有効射程約10km 初速約1000m/sec、、他の流体力学諸元をスケール合わせすると、有効射程はおおよそ初速の2乗に比例するからボフォースをレーガンに置き換えると10km×(2230/1000)^2 ≒ 49.72km、 このレールガンの射程は約50km 初速2230m/sec
ウン。射程・弾速とも、極調音速ミサイルを20~30kmまで引き付けてからでも5~8秒の余裕があって迎撃には十分と言うか最適。 ハマスみたいな5千発は無理だけど、
沖縄・九州の航空基地向けくるシナ・韓国・飽和ミサイル攻撃は、弾道ミサイルか極超音速な精密ミサイルのはずで、これを迎撃する場合。パトリオットは弾数が足りなくて不安だけど、それを補うには、有る意味最強の兵器かもしれない。
欲を言えばもう少し連射性能が欲しいけど、そこはタンデム化とかすれば。。。
長々とお粗末さまでした。
こんばんは。
苦心の追記を読んで頂きありがとうございます。
実は結論を書き忘れていて、ご指摘いただいた感じの結論を書き加えていますが、僕もBOOKさんと結論は同じです。迎撃用にするのかなぁ、という話。
速射性能は演算などの関係で難しいでしょうから、タンデム化するんじゃないですかね。それと、おそらく砲身に仕込むレール交換を容易にできるような仕組みを考えている気がしています。砲身、長方形ですからねぇ。

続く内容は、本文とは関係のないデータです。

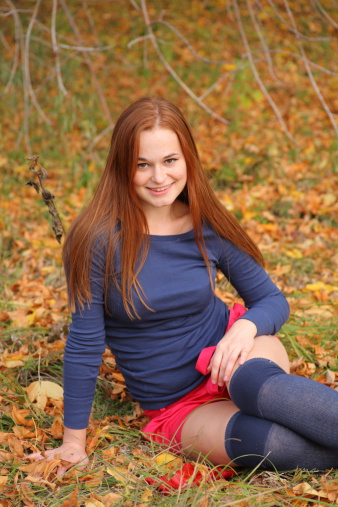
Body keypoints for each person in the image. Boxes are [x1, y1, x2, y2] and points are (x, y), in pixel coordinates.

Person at [29, 97, 338, 473]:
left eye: (170, 161)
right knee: (277, 445)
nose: (159, 178)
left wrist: (244, 328)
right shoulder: (96, 239)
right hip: (177, 405)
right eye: (143, 165)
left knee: (256, 386)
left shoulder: (205, 224)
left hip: (236, 356)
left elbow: (271, 299)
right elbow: (84, 343)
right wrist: (73, 444)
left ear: (187, 159)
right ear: (121, 166)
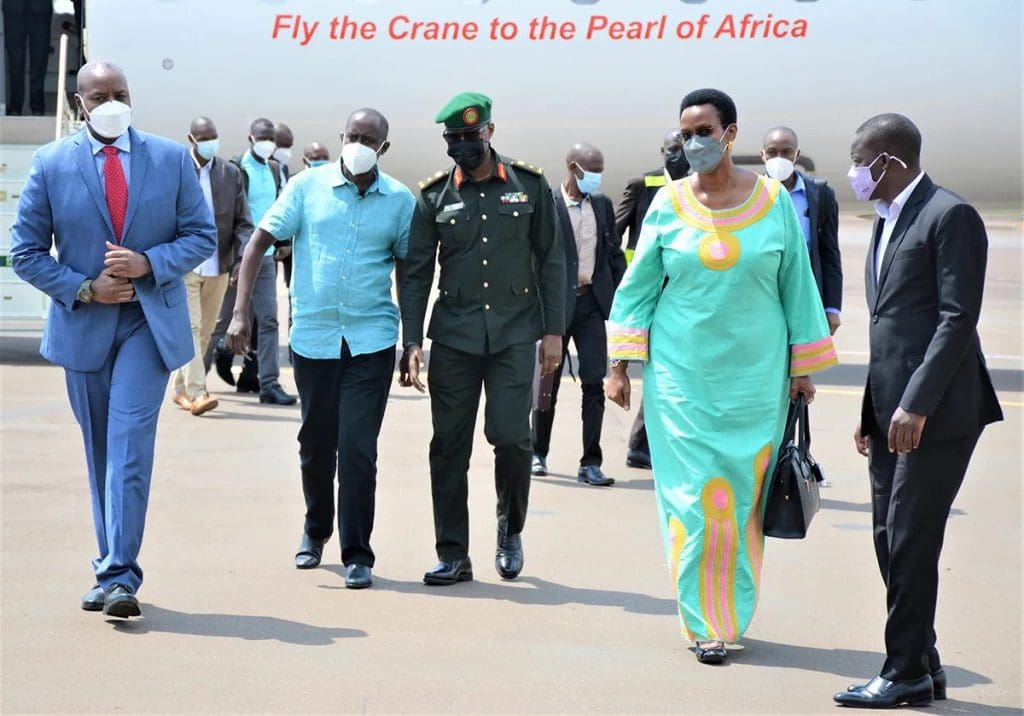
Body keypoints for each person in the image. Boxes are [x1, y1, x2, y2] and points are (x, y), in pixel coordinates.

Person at [605, 88, 837, 664]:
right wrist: (618, 365)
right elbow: (637, 288)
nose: (694, 143)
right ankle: (704, 622)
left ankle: (729, 612)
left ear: (730, 134)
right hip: (680, 380)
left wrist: (804, 369)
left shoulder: (773, 202)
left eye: (704, 132)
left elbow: (797, 285)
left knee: (739, 502)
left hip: (756, 381)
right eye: (686, 134)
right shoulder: (667, 203)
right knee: (693, 501)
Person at [10, 62, 216, 618]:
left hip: (148, 323)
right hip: (85, 324)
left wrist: (149, 262)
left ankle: (121, 576)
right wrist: (84, 288)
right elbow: (25, 253)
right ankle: (109, 567)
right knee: (101, 452)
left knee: (128, 447)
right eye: (99, 96)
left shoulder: (170, 158)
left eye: (120, 93)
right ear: (79, 103)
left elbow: (201, 235)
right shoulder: (52, 163)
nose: (112, 103)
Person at [833, 114, 1003, 709]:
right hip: (891, 410)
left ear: (889, 160)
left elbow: (957, 318)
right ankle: (924, 663)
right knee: (889, 536)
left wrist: (915, 403)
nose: (854, 171)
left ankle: (903, 670)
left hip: (939, 411)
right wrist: (871, 407)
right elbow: (890, 326)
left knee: (910, 538)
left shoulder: (949, 215)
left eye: (860, 160)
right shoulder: (886, 219)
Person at [228, 109, 414, 589]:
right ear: (341, 136)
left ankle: (357, 553)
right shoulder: (306, 187)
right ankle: (315, 529)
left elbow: (410, 272)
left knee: (357, 451)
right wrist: (240, 311)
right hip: (314, 339)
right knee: (315, 445)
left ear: (384, 149)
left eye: (369, 140)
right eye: (353, 136)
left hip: (372, 341)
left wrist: (412, 340)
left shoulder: (400, 201)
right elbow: (259, 242)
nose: (359, 145)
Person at [400, 92, 565, 585]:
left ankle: (509, 530)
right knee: (449, 446)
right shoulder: (433, 196)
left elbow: (552, 259)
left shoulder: (529, 185)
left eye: (471, 136)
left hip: (515, 333)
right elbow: (416, 273)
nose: (463, 146)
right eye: (454, 138)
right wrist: (412, 341)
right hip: (454, 336)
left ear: (490, 131)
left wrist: (554, 332)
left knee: (512, 439)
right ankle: (453, 553)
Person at [531, 142, 625, 486]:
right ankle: (537, 452)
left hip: (590, 305)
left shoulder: (602, 205)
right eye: (592, 170)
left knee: (594, 383)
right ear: (573, 167)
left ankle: (591, 462)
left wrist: (621, 297)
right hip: (556, 306)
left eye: (600, 170)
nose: (597, 177)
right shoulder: (550, 203)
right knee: (547, 383)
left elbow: (612, 253)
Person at [206, 118, 296, 405]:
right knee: (221, 320)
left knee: (269, 320)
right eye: (262, 138)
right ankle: (196, 381)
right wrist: (234, 258)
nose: (267, 143)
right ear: (250, 138)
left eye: (271, 138)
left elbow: (279, 209)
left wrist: (282, 243)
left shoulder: (275, 169)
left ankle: (269, 384)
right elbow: (229, 216)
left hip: (265, 257)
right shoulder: (236, 169)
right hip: (241, 258)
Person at [614, 129, 690, 471]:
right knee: (659, 368)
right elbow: (613, 235)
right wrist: (623, 277)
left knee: (667, 369)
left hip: (678, 294)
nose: (679, 155)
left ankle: (643, 445)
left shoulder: (696, 187)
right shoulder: (643, 184)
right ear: (662, 150)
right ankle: (641, 444)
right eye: (673, 148)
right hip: (646, 294)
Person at [170, 116, 254, 416]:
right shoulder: (177, 171)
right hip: (186, 264)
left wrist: (241, 259)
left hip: (219, 264)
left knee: (205, 331)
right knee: (191, 327)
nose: (210, 143)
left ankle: (179, 389)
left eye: (213, 137)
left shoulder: (230, 174)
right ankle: (197, 392)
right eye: (204, 138)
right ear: (191, 140)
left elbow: (243, 222)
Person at [762, 126, 843, 335]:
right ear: (763, 155)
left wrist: (832, 308)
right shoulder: (749, 193)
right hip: (764, 297)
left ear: (797, 155)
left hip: (805, 297)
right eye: (772, 152)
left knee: (804, 355)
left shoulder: (820, 195)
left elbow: (829, 254)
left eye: (786, 152)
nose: (779, 158)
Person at [3, 0, 52, 115]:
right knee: (15, 58)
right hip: (13, 6)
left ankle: (37, 105)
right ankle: (15, 104)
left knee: (40, 56)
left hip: (41, 6)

「日本は大口径をあきらめた」と言うのは、ある意味正しいかもしれません。
小生が先日開催された防衛関係の講演会/展示会で担当者から聞いたのですが、
今後、大口径化を目指すのですか? と言う質問に対して、
その通りだが、むしろ小口径化も考えていると言っていました。
それで、なるほど狙いは対空機関砲か…と思った次第です。
また、砲身はコーティングしてますね?との質問にはニヤっと笑って答えませんでしたw
(写真の色から推定)
小口径でも十分に意味があると判断したのでしょうね。
大口径の弾を代替できる方が経済性は高そうですが、小口径の弾をバラ撒くことを考えたら、小口径でもコストが下がれば使用弾数を鑑みるに元が取れるのではないかという判断かもしれません。
レールの負荷も小口径の方が軽く済みそうだし、技術的なハードルが下がるのかも?
コーティングは当然やっているのでしょうが、おそらくは日本お得意のセラミック系のコーティングじゃないのかなと。